START Text section
DIY - Remote control car running on Arduino: code

The physical assembly of the car has been completed with all the components properly installed and ready for use. The next steps involve reprogramming the Arduino Nano with the appropriate software to enable all the features, including pairing the car with the AirControl joystick via the NRF24L01 module.

Below you will find links to previous project posts.

Merin project

DIY - Remote control car running on Arduino: concept

DIY - Remote control car running on Arduino: mounting

DIY - Remote control car running on Arduino: code

DIY - Remote control car running on Arduino

Installing Arduino libraries

Using existing libraries, we can communicate with the NRF24L01 module and save time. These libraries have been tested and improved by the community over the years, providing a robust code base. We strongly suggest using these libraries instead of building everything from scratch. The same applies to the AirControl library that simplifies the usage by providing pre-defined structures.

These libraries can be downloaded from our official repository:

• RF24 official library: Download here

• AirControl official library: Download here

To import a library, open the Arduino IDE, go to Sketch > Include Library > Add .ZIP Library and select the library file downloaded from our GitHub repository.

Then you can simply use include statement:

#include "RF24.h"
#include "nRF24L01.h"
#include "AirControl.h"

AirControl library

The AirControl library defines structures for the joystick and its control elements. These structures contain information about each control element and allow us to know the current state of each element at any given moment.
END Text section
Activity =>
Decide whether each statement below agrees with the Arduino car code text, answering yes or no and quoting the words of the text that settle it. (a) The text recommends writing the radio communication code from scratch instead of relying on existing libraries. (b) A library is added in the Arduino IDE through Sketch > Include Library > Add .ZIP Library. (c) The car is paired with the AirControl joystick via the NRF24L01 module.
START Material provided
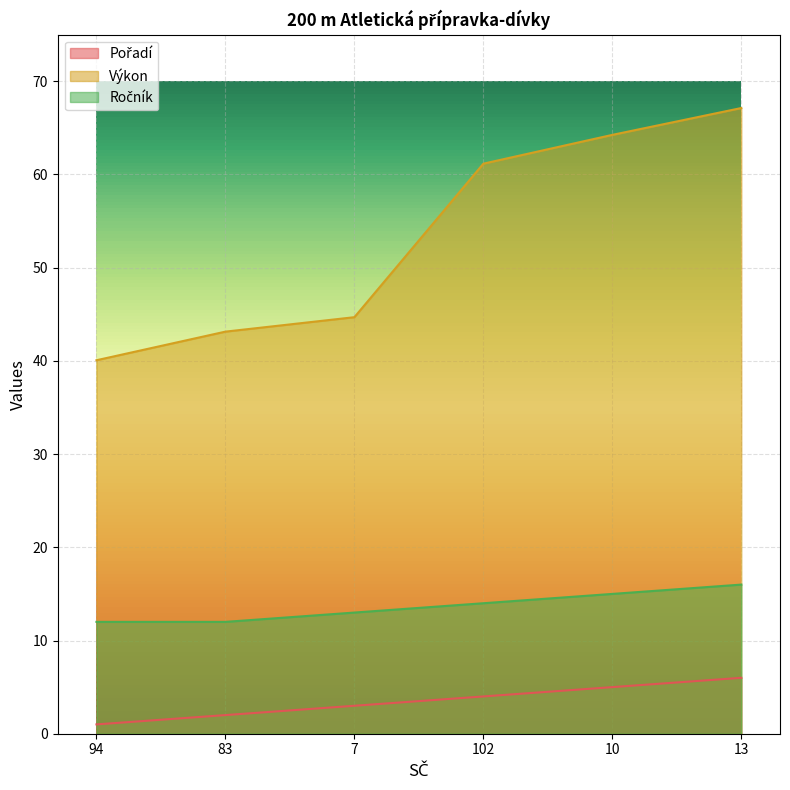

What is the lowest value of the Pořadí series?

1.0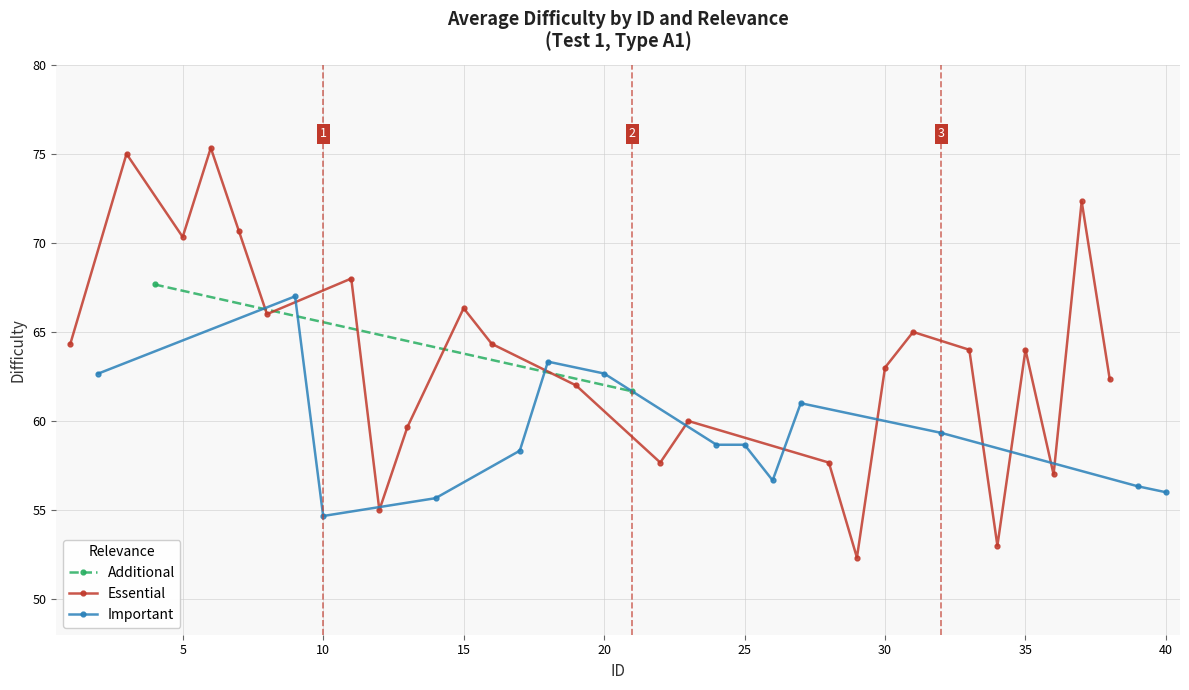

True or false: Essential has more than 2 points higher than both neighbors.

True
END Material provided
Written answer =>
(a) No: "We strongly suggest using these libraries instead of building everything from scratch."
(b) Yes: "open the Arduino IDE, go to Sketch > Include Library > Add .ZIP Library"
(c) Yes: "pairing the car with the AirControl joystick via the NRF24L01 module"